Hepatitis B virus (HBV) infection and subsequent chronic sequelae are still huge burdens to global public health due to perinatal HBV infection. The WHO recommends HBV vaccine administration at birth, followed by the regular childhood HBV vaccine series.81 Previous studies on the influenza vaccine have shown that vaccine delivery through MNPs can induce a strong immune response. Critically, transmission of adjuvant-free monovalent HBV vaccine using dissolving MNPs was found to induce humoral and cellular immune responses in a rhesus monkey model.8283 Furthermore, HBV MNs vaccine formulated in a dual release pattern using polylactic acid and carboxymethyl cellulose generated an immune response comparable to that of two doses using the conventional administration method.84

Other applications

MNPs are being used to develop novel treatment modalities in various other diseases, such as neurodegenerative disorders and obesity.
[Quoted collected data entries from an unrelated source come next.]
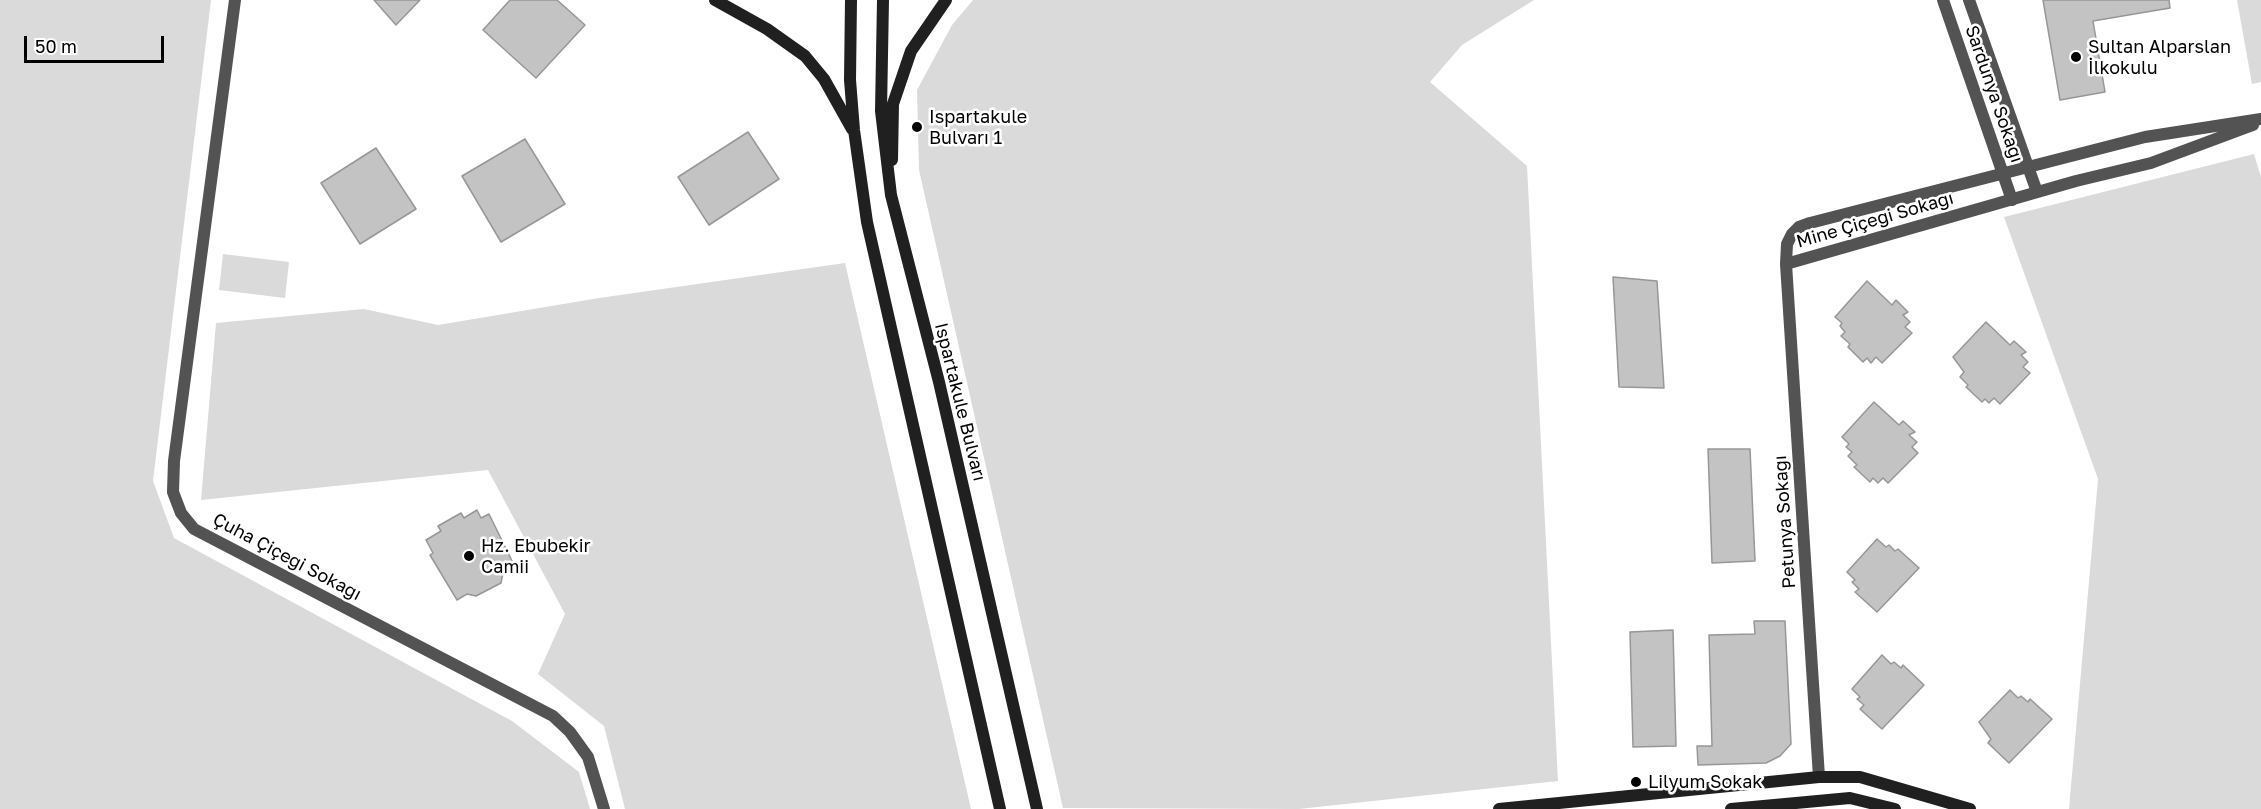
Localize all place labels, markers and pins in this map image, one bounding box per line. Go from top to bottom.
place label: Sultan Alparslan İlkokulu [2088,36,2231,78]
marker: Sultan Alparslan İlkokulu [2069,50,2083,64]
place label: Ispartakule Bulvarı 1 [929,106,1027,148]
marker: Ispartakule Bulvarı 1 [910,120,924,134]
place label: Hz. Ebubekir Camii [481,535,591,578]
marker: Hz. Ebubekir Camii [462,549,476,563]
place label: Lilyum Sokak [1648,771,1763,793]
marker: Lilyum Sokak [1629,775,1643,789]

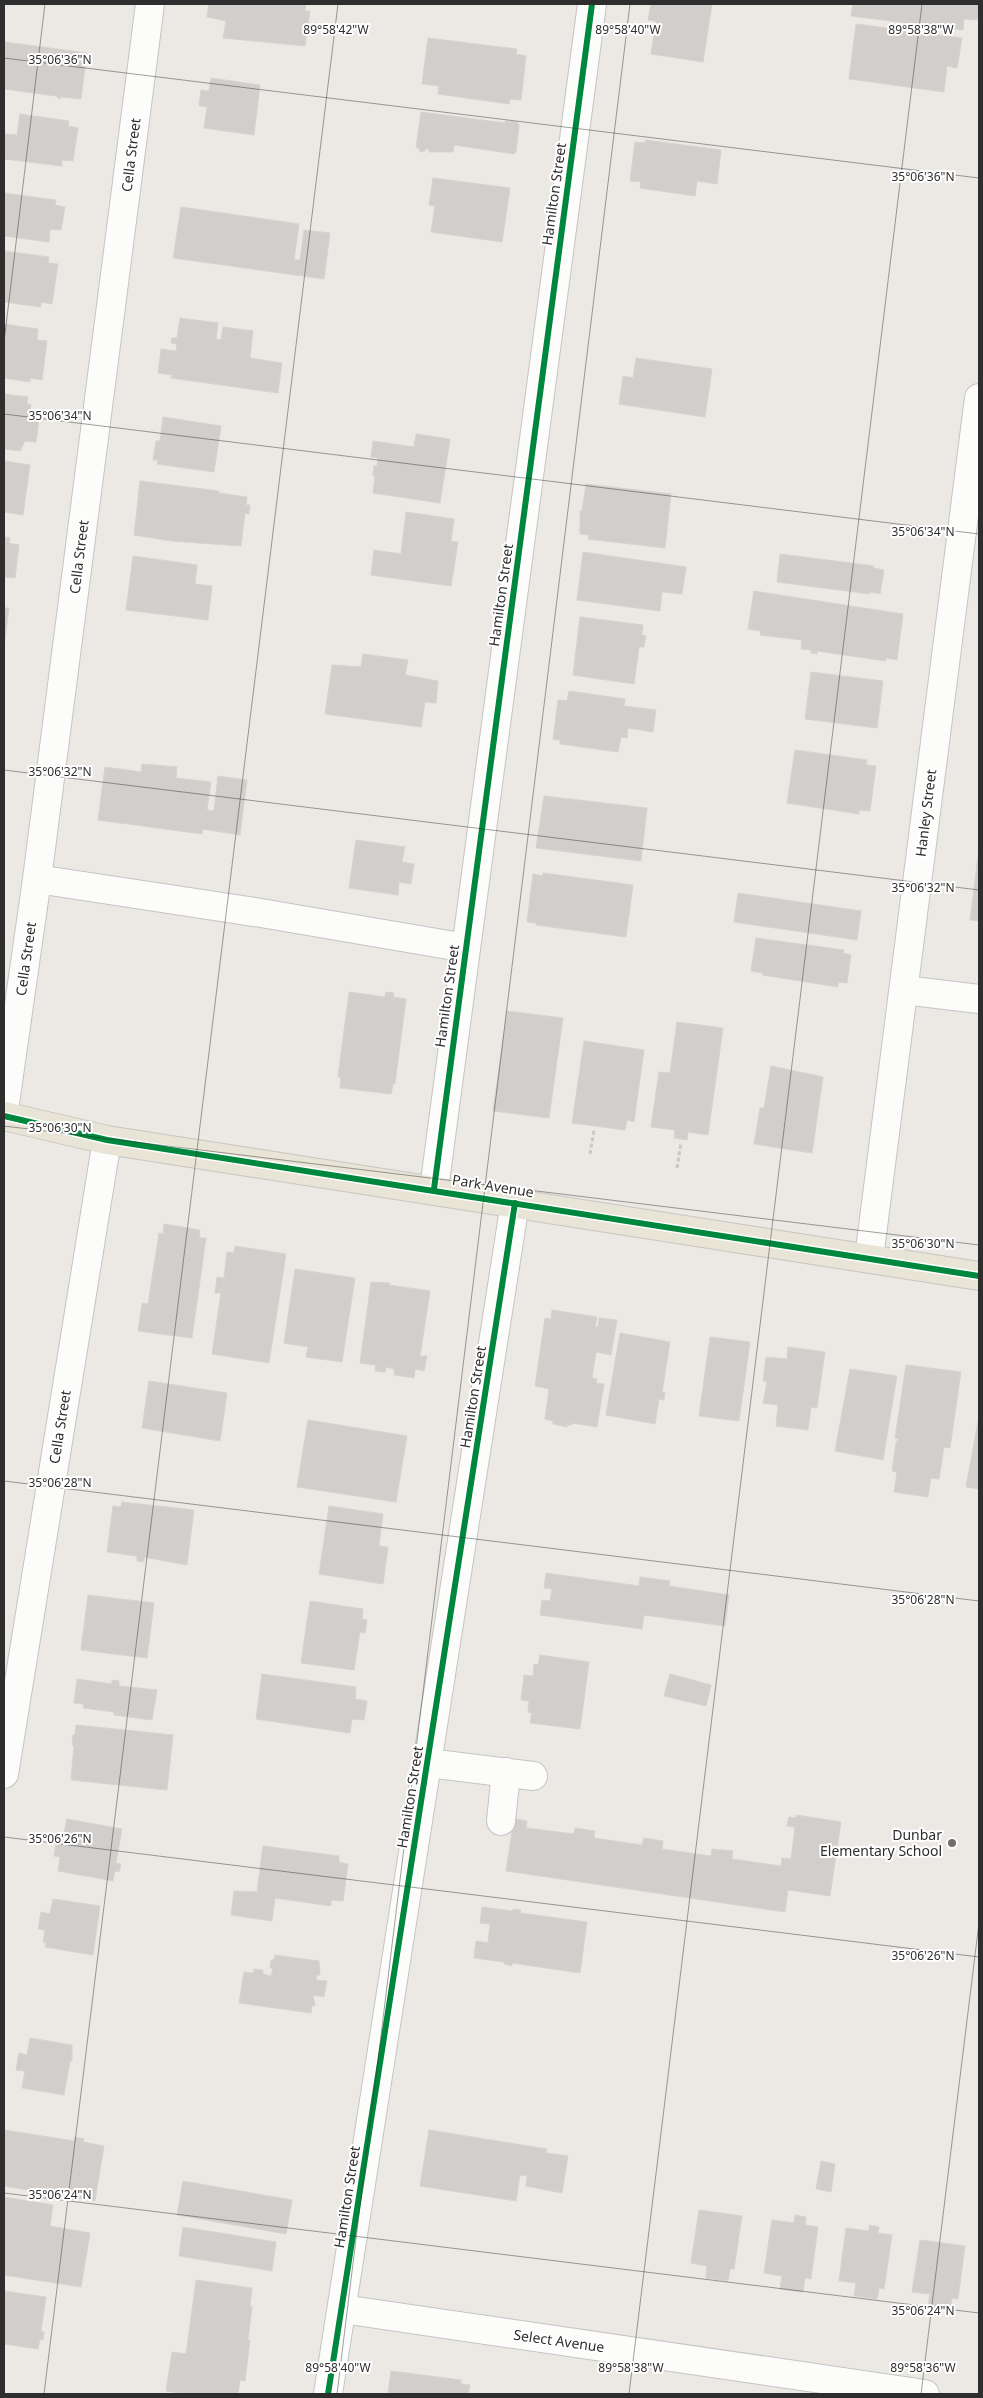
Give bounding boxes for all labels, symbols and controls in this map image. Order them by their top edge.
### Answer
text: 89°58'42"W [303,21,369,38]
text: 89°58'40"W [595,21,661,38]
text: 89°58'38"W [888,21,954,38]
text: 35°06'36"N [28,51,92,68]
street label: Cella Street [117,117,144,193]
street label: Hamilton Street [537,141,570,246]
text: 35°06'36"N [891,168,955,185]
text: 35°06'34"N [28,407,92,424]
street label: Cella Street [65,519,92,595]
text: 35°06'34"N [891,523,955,540]
street label: Hamilton Street [484,542,517,647]
text: 35°06'32"N [28,763,92,780]
street label: Hanley Street [911,768,940,858]
text: 35°06'32"N [891,879,955,896]
street label: Cella Street [11,921,40,997]
street label: Hamilton Street [430,943,463,1048]
text: 35°06'30"N [28,1119,92,1136]
street label: Park Avenue [451,1170,535,1201]
text: 35°06'30"N [891,1235,955,1252]
street label: Hamilton Street [455,1344,490,1449]
street label: Cella Street [44,1389,75,1465]
text: 35°06'28"N [28,1474,92,1491]
text: 35°06'28"N [891,1591,955,1608]
street label: Hamilton Street [392,1744,427,1849]
place label: Dunbar Elementary School [820,1825,942,1860]
text: 35°06'26"N [28,1830,92,1847]
marker: Dunbar Elementary School [946,1837,958,1849]
text: 35°06'26"N [891,1947,955,1964]
street label: Hamilton Street [329,2144,364,2249]
text: 35°06'24"N [28,2186,92,2203]
text: 35°06'24"N [891,2302,955,2319]
street label: Select Avenue [512,2325,606,2356]
text: 89°58'40"W [305,2359,371,2376]
text: 89°58'38"W [598,2359,664,2376]
text: 89°58'36"W [890,2359,956,2376]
Neurodegenerative diseases

Alzheimer’s disease is the most common form of dementia. The benefits of transdermal products for older adults and those with dementia have been confirmed by the commercial success of the rivastigmine patch, which administers a cholinesterase inhibitor.85 Recently, researchers formulated donepezil hydrochloride (DPH) as a transdermal patch similar to rivastigmine. DPH is an acetylcholinesterase inhibitor, which improves neurotransmission by inhibiting the hydrolysis of acetylcholine and increasing the acetylcholine concentration in the synaptic cleft. DPH is a safe and long half-life drug that has been approved by the FDA as an effective treatment for Alzheimer’s disease.86 In a pig skin model, which is similar to human skin in terms of stratum corneum thickness and hair distribution, dissolving MNs encapsulating 95% DPH applied to skin for 5 minutes were more effective than oral administration.87

Obesity

Several MN-based treatments are in development for obesity. Caffeine is reported to have anti-obesity activity, and caffeine-loaded dissolving MNs have been shown to enable significant weight loss in high-fat diet-induced obese mice.88 Additionally MN-based treatments have been developed to convert white adipose tissue (WAT) into brown adipose tissue (BAT) because BAT increases the body’s energy expenditure by generating heat. The novel transdermal dissolving MNs contain β3-adrenoceptor agonist and thyroid hormone T3. This transdermal delivery method suppresses weight gain and enables long-term management for obesity.89 A patch encapsulated with rosiglitazone has also been developed to inhibit WAT gain, enhance BAT, and improve insulin sensitivity. The HA-based dissolving MNs device is embedded with nanoparticles encapsulating rosiglitazone as a browning agent, glucose oxidase to provide acid environment, and catalase to consume undesired H2O2. The device delivers the browning agents to convert WAT to BAT, thus reducing adipose tissue.90

CONCLUSIONS

For many centuries, hypodermic needles were the only usable tool for transdermal drug delivery to treat various disorders. Now, we have reached a turning point as the field transitions from conventional drug delivery with intramuscular or subcutaneous administration to novel MN-based TDDS. These systems overcome the tough skin barrier efficiently and conveniently. Furthermore, MN-based TDDSs can generate immune reactions even with small doses of allergens or vaccines because the skin is more abundant in immune cells, including Langerhans cells, dendritic cells, macrophages, and T cells. Painless and patient friendly, MNs could permit more people to easily receive treatments. We hope that a new era of MN-based TDDSs may soon be welcomed in various fields.